Camminata serena tra le statue dello stadio dei marmi. Appena entriamo un brivido spalanca il Cuore, tutto lo stadio è in piedi, a cantare l'inno. 


Con André andiamo in mezzo alla ciurma, dove si canta e si scalda l'ambiente. 


Cori, Brindisi, risate e goliardia.

Il capo del gruppo, si volta.. guarda gli occhi di cha dietro, poi con lucida determinazione e una voce calda:  mani per aria, tutti!!!

e in quel momento, mentre tutta la curva viene trascinata da questi 10 ragazzi scalmanati, torno bambino, con gli occhi lucidi dall'emozione. 


La partita non decolla, conosco Rafael, un simpatico ragazzo inglese che non salta  neanche un coro e canta a squarciagola.


Lui vive a Balduina, anche la sua compagna è inglese, hanno un figlio. un altro al mio fianco è invece di Garbatella. 

Con loro parliamo dei quartieri, le piazze che ci piacciono, i baretti, lo stile dei lotti.


Nelle prime file, due ragazze  con zuccotto, giubbotto North Face, jeans e new balance. in perfetto stile ultras, cantano e battono le mani. 

 segnano gli olandesi e  iniziano scaramucce con la tifoseria avversaria.


Mi mancava tanto quest'atmosfera familiare di tifo e passione, di vivere la partita insieme, tifando e scambiando conoscenze di vita.


Proprio allo scadere, la Roma pareggia.. scoppia il finimondo... finisco abbracciato a persone che non conosco, un istante di pura gioiosa follia durato un eternità.

Le mani si alzano in cielo, le bocche spalancate, i gesti di invito alla casa verso gli avversari, le sciarpe sventolano fino ad accarezzarmi il cuore, scendo gli scalini per non perdermi il signore che ride felice, lo abbraccio fino a spostargli lo zuccotto, rid come un bambino. 

Abbraccio tutti, e tutti si abbracciano, come una famiglia. 


Emozioni a mille.


Canti e risate, allegria sugli spalti. Mi diverto  come non capitava da anni.


Ci salutiamo con Andrea, riprendo lo scooter.


Guardo Roma di notte, i semafori che riflettono il cielo, le strade vuote, i parchi silenziosi, le signore a piedi. 

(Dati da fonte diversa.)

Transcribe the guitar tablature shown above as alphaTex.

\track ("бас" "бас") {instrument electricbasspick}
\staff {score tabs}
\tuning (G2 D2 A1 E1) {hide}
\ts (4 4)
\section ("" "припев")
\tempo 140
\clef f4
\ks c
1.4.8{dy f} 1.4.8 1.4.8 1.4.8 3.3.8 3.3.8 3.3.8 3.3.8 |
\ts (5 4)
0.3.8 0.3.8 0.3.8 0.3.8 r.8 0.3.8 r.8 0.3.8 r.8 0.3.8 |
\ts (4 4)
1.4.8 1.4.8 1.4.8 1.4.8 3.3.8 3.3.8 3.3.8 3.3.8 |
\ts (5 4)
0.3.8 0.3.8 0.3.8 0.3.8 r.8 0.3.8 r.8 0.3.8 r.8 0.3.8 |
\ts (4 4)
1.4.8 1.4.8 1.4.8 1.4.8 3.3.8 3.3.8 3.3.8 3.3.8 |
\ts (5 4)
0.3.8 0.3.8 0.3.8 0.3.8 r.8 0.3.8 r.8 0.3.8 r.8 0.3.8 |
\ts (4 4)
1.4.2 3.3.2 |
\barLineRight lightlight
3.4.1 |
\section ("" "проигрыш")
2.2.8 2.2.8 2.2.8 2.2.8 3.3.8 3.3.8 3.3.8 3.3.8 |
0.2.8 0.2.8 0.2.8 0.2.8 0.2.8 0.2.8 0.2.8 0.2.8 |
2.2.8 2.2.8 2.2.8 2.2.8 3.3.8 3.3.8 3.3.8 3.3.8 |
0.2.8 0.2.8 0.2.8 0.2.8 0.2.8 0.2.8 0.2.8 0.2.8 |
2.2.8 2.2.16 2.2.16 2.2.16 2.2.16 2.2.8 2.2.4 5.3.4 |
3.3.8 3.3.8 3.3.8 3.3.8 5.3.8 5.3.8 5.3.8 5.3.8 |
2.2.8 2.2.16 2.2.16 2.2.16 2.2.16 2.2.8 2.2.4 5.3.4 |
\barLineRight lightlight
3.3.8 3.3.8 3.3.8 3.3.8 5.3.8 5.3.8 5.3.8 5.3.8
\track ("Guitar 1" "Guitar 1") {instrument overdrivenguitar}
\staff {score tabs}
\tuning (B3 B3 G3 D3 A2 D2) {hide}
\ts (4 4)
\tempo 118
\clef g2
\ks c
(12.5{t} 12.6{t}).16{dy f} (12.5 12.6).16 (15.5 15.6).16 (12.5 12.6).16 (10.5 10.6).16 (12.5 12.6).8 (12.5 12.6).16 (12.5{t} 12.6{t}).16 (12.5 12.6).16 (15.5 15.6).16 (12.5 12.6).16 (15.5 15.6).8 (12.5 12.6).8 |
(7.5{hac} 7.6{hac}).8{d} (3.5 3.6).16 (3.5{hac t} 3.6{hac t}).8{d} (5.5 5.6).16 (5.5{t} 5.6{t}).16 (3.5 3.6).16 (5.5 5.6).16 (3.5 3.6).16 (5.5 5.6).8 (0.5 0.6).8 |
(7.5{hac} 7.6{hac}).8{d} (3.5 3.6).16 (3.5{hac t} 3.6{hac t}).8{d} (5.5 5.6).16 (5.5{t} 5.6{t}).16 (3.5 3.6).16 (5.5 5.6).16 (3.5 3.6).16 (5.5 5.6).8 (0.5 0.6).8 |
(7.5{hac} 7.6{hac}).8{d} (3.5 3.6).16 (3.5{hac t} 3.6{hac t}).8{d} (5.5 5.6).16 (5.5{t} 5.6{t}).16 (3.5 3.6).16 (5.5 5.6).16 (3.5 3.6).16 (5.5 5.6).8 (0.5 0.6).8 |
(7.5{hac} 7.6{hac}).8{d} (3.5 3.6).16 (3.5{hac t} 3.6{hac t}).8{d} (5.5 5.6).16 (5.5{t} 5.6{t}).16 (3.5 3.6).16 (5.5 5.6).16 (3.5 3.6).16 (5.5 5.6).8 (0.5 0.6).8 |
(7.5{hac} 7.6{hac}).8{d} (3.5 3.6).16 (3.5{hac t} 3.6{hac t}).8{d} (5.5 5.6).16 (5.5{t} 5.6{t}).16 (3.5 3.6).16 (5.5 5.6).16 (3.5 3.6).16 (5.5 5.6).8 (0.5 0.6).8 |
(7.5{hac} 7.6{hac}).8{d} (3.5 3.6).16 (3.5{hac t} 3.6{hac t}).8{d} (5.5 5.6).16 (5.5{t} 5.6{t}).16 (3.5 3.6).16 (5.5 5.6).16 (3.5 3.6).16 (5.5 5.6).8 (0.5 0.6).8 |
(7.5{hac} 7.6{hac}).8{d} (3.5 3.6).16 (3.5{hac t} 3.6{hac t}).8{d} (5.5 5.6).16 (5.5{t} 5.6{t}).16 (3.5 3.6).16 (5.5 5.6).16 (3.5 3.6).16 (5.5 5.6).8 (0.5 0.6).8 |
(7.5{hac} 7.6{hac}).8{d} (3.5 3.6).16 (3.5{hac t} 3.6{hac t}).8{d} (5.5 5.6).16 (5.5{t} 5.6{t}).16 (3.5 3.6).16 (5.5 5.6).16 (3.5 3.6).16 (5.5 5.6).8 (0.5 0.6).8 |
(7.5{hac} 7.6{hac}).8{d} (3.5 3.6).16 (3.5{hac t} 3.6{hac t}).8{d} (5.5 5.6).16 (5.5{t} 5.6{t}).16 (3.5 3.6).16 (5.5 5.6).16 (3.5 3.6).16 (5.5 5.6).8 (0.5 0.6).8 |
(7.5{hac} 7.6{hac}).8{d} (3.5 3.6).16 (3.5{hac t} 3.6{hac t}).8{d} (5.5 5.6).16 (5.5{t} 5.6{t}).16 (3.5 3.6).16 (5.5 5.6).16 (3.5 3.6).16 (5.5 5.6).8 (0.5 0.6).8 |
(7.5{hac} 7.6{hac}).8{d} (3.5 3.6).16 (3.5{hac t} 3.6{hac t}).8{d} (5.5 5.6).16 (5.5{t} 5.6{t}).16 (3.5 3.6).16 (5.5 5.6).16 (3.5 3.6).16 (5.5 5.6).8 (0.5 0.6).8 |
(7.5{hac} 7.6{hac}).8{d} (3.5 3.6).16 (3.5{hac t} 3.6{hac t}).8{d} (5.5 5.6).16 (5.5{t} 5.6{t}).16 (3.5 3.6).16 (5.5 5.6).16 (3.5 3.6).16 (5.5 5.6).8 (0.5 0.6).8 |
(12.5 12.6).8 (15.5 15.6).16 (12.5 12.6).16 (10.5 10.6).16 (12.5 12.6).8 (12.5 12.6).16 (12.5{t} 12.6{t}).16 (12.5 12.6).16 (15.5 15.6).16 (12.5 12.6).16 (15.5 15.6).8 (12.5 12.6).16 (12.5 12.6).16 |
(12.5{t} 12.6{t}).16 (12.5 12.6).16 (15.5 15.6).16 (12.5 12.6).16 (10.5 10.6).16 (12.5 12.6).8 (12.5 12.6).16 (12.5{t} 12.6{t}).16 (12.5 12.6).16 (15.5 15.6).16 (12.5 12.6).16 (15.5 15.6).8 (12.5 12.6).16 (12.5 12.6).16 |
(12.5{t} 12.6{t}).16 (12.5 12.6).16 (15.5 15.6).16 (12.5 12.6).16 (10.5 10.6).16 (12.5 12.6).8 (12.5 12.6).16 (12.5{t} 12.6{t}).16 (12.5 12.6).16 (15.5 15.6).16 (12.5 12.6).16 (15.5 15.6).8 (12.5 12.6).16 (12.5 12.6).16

Penso alle macchine che vanno verso trionfale e quelle che vanno a Monteverde, alle vite passate da queste parti, alle persone incontrate, tante speciali, e mi chiedo che fine abbiano fatto. Che fine ha fatto quella vita, quella Roma li, quel me li.


A Balduina passo davanti il portone della mia ex.. dopo 20 anni. Provo a vedere se c'è ancora la mia scritta sul muro del portone, ma è tutto bianco. 


Faccio le strade interne, quel periodo mi torna alla mente e al cuore, e mi sembra di rivivere tutto in un attimo. 


Lei è stata la ragazza  con cui ho fatto l'amore per la prima volta.


Certe strade ti restano addosso per sempre.

 

Passo per Monteverde e anche lì ho lasciato emozioni infrangibili.. ogni angolo di Roma ha un po' di me che ha pianto e riso sulle sue vie, sui suoi muretti, dentro i portoni, sulle scale,  sulle sue grandi e piccole strade.


" Siamo soltanto bagagli.. viaggiamo in ordini sparsi "



Torno verso casa, con il sorriso di chi ha vissuto una serata di gioventù, tra i gradini di una curva, le canzoni di una volta, gli abbracci di un umanità ancora autentica, le strade di un amore.


Ad ogni semaforo, nel viaggio di ritorno, ho guardato di notte la bellezza della vita.


Ed era così accecante il riflesso della sua bellezza da farmi dimenticare che intorno era tutto buio.